DigitalOcean Holdings Inc (DOCN)

Profitability ratios

Return on sales

Dec 31, 2023 Dec 31, 2022 Dec 31, 2021
Gross profit margin 59.02% 63.23% 60.19%
Operating profit margin 1.72% -4.46% -2.61%
Pretax margin 3.86% -4.01% -4.25%
Net profit margin 2.80% -4.82% -4.55%

DigitalOcean Holdings Inc's profitability ratios have shown some fluctuations over the past three years. The gross profit margin has decreased slightly from 63.23% in 2022 to 59.02% in 2023, although it remained relatively stable compared to 2021. This indicates a decrease in the percentage of revenue retained after accounting for the cost of goods sold.

The operating profit margin has improved significantly from a negative figure of -4.46% in 2022 to a positive 1.72% in 2023. This suggests that the company has been able to better control its operating expenses relative to its revenue, resulting in a positive operational performance.

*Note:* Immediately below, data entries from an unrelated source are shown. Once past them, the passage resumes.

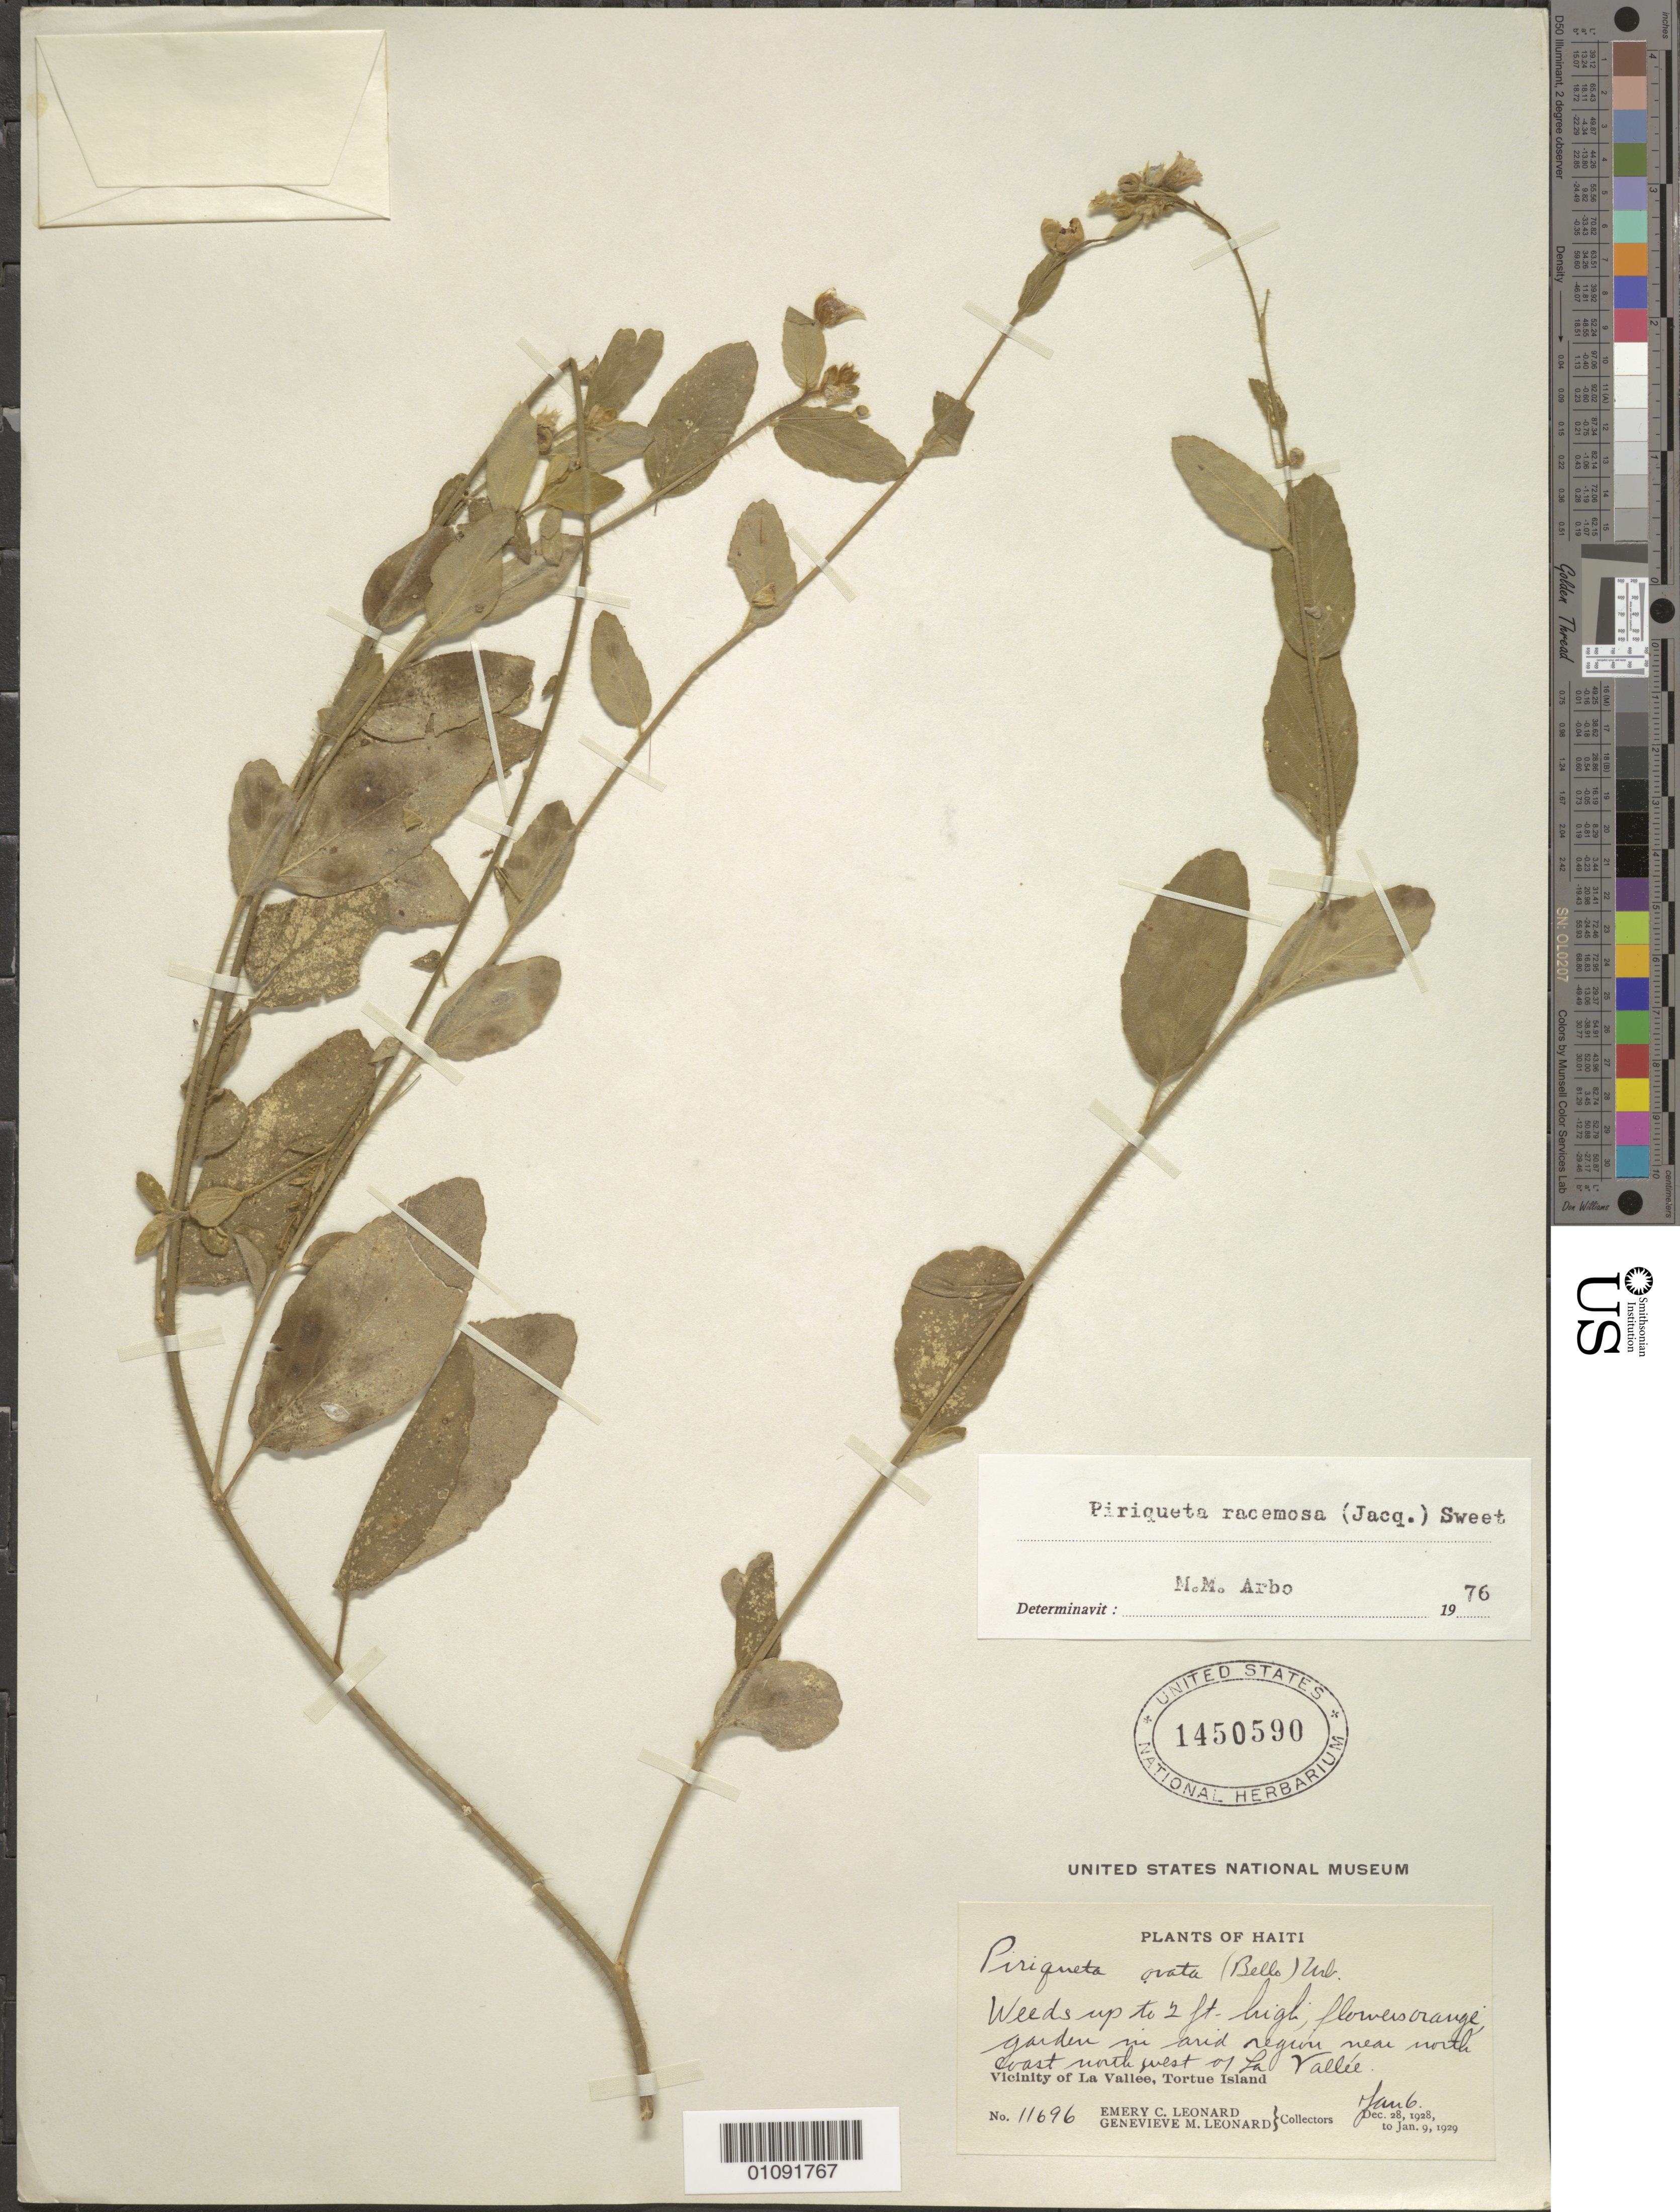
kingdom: Plantae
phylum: Tracheophyta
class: Magnoliopsida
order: Malpighiales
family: Turneraceae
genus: Piriqueta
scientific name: Piriqueta racemosa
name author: (Jacq.) Sweet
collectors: E. C. Leonard & G. M. Leonard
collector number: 11696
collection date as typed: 06 Jan 1929 to 09 Jan 1929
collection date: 1929-01-06/1929-01-09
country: Haiti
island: Hispaniola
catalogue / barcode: US 1450590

However, the pretax margin and net profit margin have also shown improvement in 2023 compared to the previous years, with positive figures of 3.86% and 2.80% respectively. This indicates that the company has been able to generate profits before and after accounting for taxes at a higher rate relative to its revenue in 2023.

Overall, DigitalOcean Holdings Inc's profitability ratios have shown mixed results over the past three years. While the company has made progress in improving its operational and net profitability margins in 2023, there may be areas for further optimization to enhance overall profitability in the future.


Return on investment

Dec 31, 2023 Dec 31, 2022 Dec 31, 2021
Operating return on assets (Operating ROA) 0.81% -1.42% -0.53%
Return on assets (ROA) 1.33% -1.53% -0.93%
Return on total capital 3.07% -0.97% -0.71%
Return on equity (ROE) -58.45% -3.37%

DigitalOcean Holdings Inc's profitability ratios show mixed performance over the past three years.

- Operating return on assets (Operating ROA) improved from negative levels in 2021 and 2022 to 0.81% in 2023, indicating the company is generating operating income more efficiently from its assets.

- Return on assets (ROA) also improved significantly from negative figures in 2021 and 2022 to 1.33% in 2023, suggesting that the company is more effective in generating profits relative to its total assets.

- Return on total capital showed a positive trend, increasing from negative levels in 2021 and 2022 to 3.07% in 2023, indicating the company's ability to generate profits from both debt and equity capital.

- Return on equity (ROE) was not provided for 2023, but it had a substantial improvement from -58.45% in 2022 to -3.37% in 2021, showcasing a better return on shareholders' equity.

Overall, the company's profitability ratios have shown improvement, particularly in 2023, indicating enhanced operational efficiency and a better utilization of assets and capital to generate profits.